1

I'm writing a Python script to parse Java classes from a backend service in order to extract necessary information. One of the things I need is to extract the request parameter from a java method.

public\s+[\w<>\[\]]+\s+(\w+)\s*\(([^{]+)(^(@ApiParam(.*)\))|^(@PathParam(.*))|^(@QueryParam(.*))|(@\w+\s+)?)((\w+)\s+(\w+))

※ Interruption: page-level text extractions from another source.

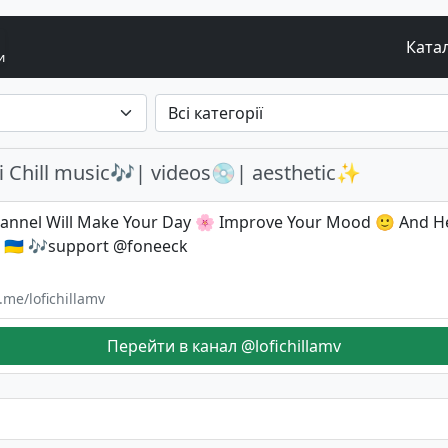
Ката
и
i Chill music🎶| videos💿| aesthetic✨
hannel Will Make Your Day 🌸 Improve Your Mood 🙂 And He
 🇺🇦 🎶support @foneeck
t.me/lofichillamv
Перейти в канал @lofichillamv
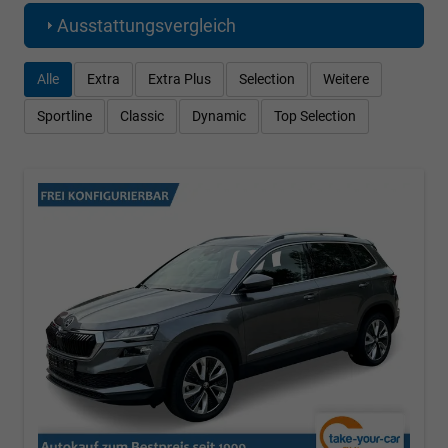
Ausstattungsvergleich
Alle
Extra
Extra Plus
Selection
Weitere
Sportline
Classic
Dynamic
Top Selection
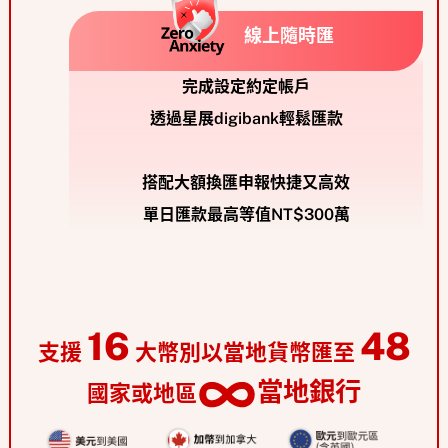
線上隨時匯
完成設定約定帳戶
透過星展digibank輕鬆匯款
搭配大額換匯申報快捷又高效
單日匯款最高等值NT$300萬
16
48
支援
大幣別以當地貨幣匯至
當地銀行
國家或地區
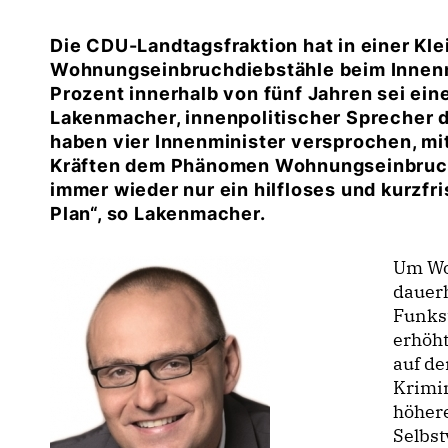
Die CDU-Landtagsfraktion hat in einer Kle
Wohnungseinbruchdiebstähle beim Innenmi
Prozent innerhalb von fünf Jahren sei ein
Lakenmacher, innenpolitischer Sprecher d
haben vier Innenminister versprochen, m
Kräften dem Phänomen Wohnungseinbruch
immer wieder nur ein hilfloses und kurzf
Plan“, so Lakenmacher.
Um Wo
dauer
Funks
erhöht
auf de
Krimin
höhere
Selbst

Is what I got so far... It already gives me the method parameters in the brackets () however I cannot filter out the @ApiParam and @QueryParam annotations.

/*Some annotations*/
public PortfolioSuggestion calculatePortfolioSuggestion(
        @ApiParam(required = true,
                  value = "Request containing the answers which were answered by the user and an\n" +
                          "investment for which suggestion should be calculated")
        @Valid @NotNull PortfolioSuggestionRequest portfolioSuggestionRequest,
        @ApiParam(value = "The optional product key")
        @QueryParam("product") ProductType productType)
        throws SuggestionsCalculationException {

The request parameter is always the first parameter which is not annotated with @ApiParam or @QueryParam. In this case my target would be PortfolioSuggestionRequest and portfolioSuggestionRequest. The annotations @Valid and @NotNull are always optional and could be omitted

Chau362
  • 37
  • 5

1 Answers1

3

TL;DR : Regexp are not powerful enough for your usecase

Any regexp is equivalent to a Deterministic finite automaton.

Regexps are not always suited to parse code. It sometimes requires to have a Pushdown automaton which regexp doesn't provide. You might want to look into ANTLR which is full feature language parser.

See this question for a similar example.

Here is some github repo aiming at parsing java using ANTLR.

Matthias Beaupère
  • 1,731
  • 2
  • 17
  • 44